Para Clarice Lispector (1920-1977), o trabalho com a palavra é a essência da criação literária. Em suas narrativas a trama factual passa para o segundo plano.
Biografia
Natural de Tchetchelnik, pequena aldeia na Ucrânia, Clarice Lispector nasceu em dezembro de 1920 durante a viagem de emigração da família em direção à América. Foi batizada como Haia, que significa “vida” em ucraniano. Em 1922, já em Maceió, a família é quase toda rebatizada, e a menina de dois meses passa a se chamar Clarice Lispector.
Em 1925, os Lispector se estabelecem em Recife e seis anos depois, com apenas nove anos, Clarice escreve a peça Pobre menina rica, cujos originais foram perdidos. Data dessa época a morte de Marieta, sua mãe.
Em 1935, a família muda-se para o Rio de Janeiro, onde Clarice entra em contato com a obra de autores como Rachel de Queiroz (1910-2003), Machado de Assis (1839-1908), Graciliano Ramos (1892-1953), Jorge Amado (1912-2001), Eça de Queirós (1845-1900) e Dostoiévski (1821-1881), entre outros.
Um ano depois de entrar na faculdade de Direito, em 1939, publica na imprensa o primeiro conto, “Triunfo”. Casa-se com um colega de faculdade, Maury Gurgel Valente, que se toma diplomata. Em 1944, lança seu primeiro romance, Perto do coração selvagem, e muda-se para a Europa, acompanhando o marido.
Com sua primeira obra, conquista o Prêmio Graça Aranha, concedido pela Academia Brasileira de Letras, e chama a atenção da crítica pela narrativa inovadora e pelo estilo inquietante, muito diferentes para a época. Na sequência são publicados O lustre (1946), A cidade sitiada (1949) e Alguns contos (1952).
Em 1960, Clarice Lispector se estabelece definitivamente no Rio de Janeiro e com o lançamento de Laços de família (contos) é inscrita entre os grandes prosadores brasileiros.
Ainda na década de 1960, lança A maçã no escuro (1961) e três anos depois publica A legião estrangeira e A paixão segundo G.H., romance considerado por alguns críticos como sua obra-prima. Nesse período, trabalha também como jornalista, realizando entrevistas e escrevendo crônicas no Jornal do Brasil. Publica ainda textos de literatura infantil.
Na década de 1970, destacam-se, entre outros, a prosa poética de Água viva (1973) e o romance A hora da estrela (1977). Em 9 de dezembro, véspera de seu aniversário, Clarice Lispector morre, já consagrada como uma das mais importantes vozes da literatura brasileira, vítima de câncer.
Características estilísticas da escritora
Clarice Lispector é a principal representante da tendência intimista da terceira fase modernista brasileira.
“Não tem pessoas que cosem para fora? Eu coso para dentro.”
O questionamento do ser, o intimismo, o peso existencial são temas abordados pela escritora através do fluxo da consciência ou do monólogo interior. A narrativa é densa, pesada, cheia de idas e vindas, um constante remoer de situações.

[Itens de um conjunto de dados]
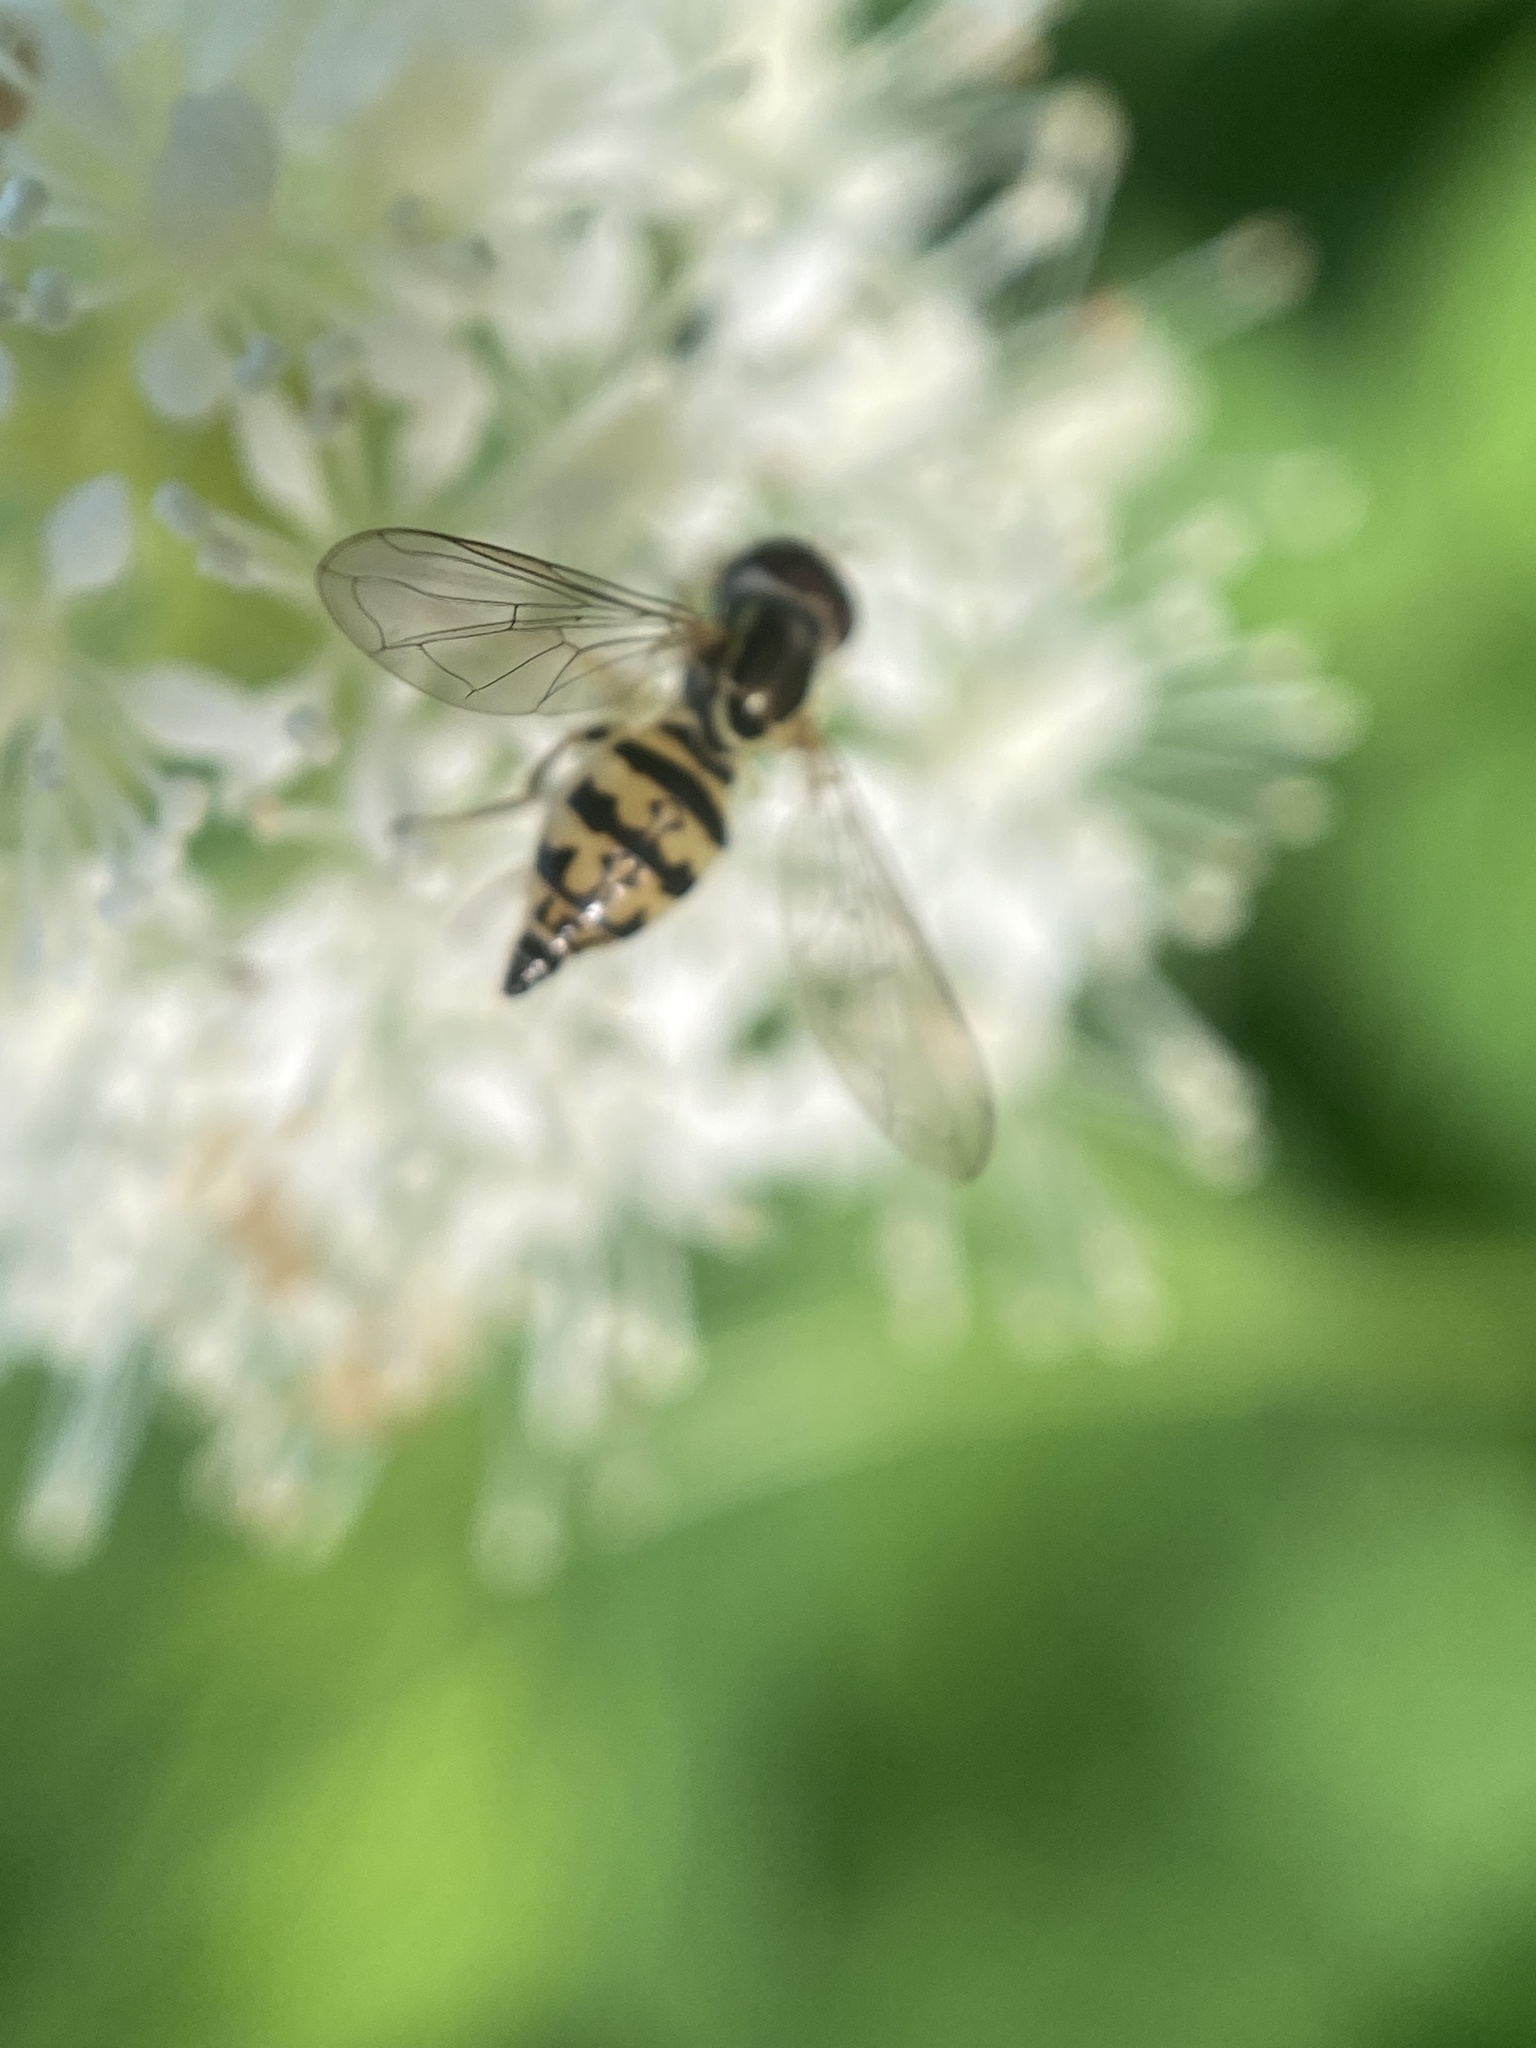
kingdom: Animalia
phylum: Arthropoda
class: Insecta
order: Diptera
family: Syrphidae
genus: Toxomerus
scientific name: Toxomerus geminatus
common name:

Tarefas:
a - Passe para o inglês esta frase do trecho sobre Clarice Lispector: "Clarice Lispector é a principal representante da tendência intimista da terceira fase modernista brasileira."
b - Segundo o trecho sobre Clarice Lispector, que prêmio ela ganhou com sua primeira obra?
c - No trecho sobre Clarice Lispector, copie a parte que começa em "Para Clarice Lispector" e vai até "Marieta, sua mãe.", substituindo "aldeia" por "vila".

Respostas das tarefas:
a - Clarice Lispector is the main representative of the introspective trend of the third phase of Brazilian modernism.

b - O Prêmio Graça Aranha, concedido pela Academia Brasileira de Letras.

c -
Para Clarice Lispector (1920-1977), o trabalho com a palavra é a essência da criação literária. Em suas narrativas a trama factual passa para o segundo plano.
Biografia
Natural de Tchetchelnik, pequena vila na Ucrânia, Clarice Lispector nasceu em dezembro de 1920 durante a viagem de emigração da família em direção à América. Foi batizada como Haia, que significa “vida” em ucraniano. Em 1922, já em Maceió, a família é quase toda rebatizada, e a menina de dois meses passa a se chamar Clarice Lispector.
Em 1925, os Lispector se estabelecem em Recife e seis anos depois, com apenas nove anos, Clarice escreve a peça Pobre menina rica, cujos originais foram perdidos. Data dessa época a morte de Marieta, sua mãe.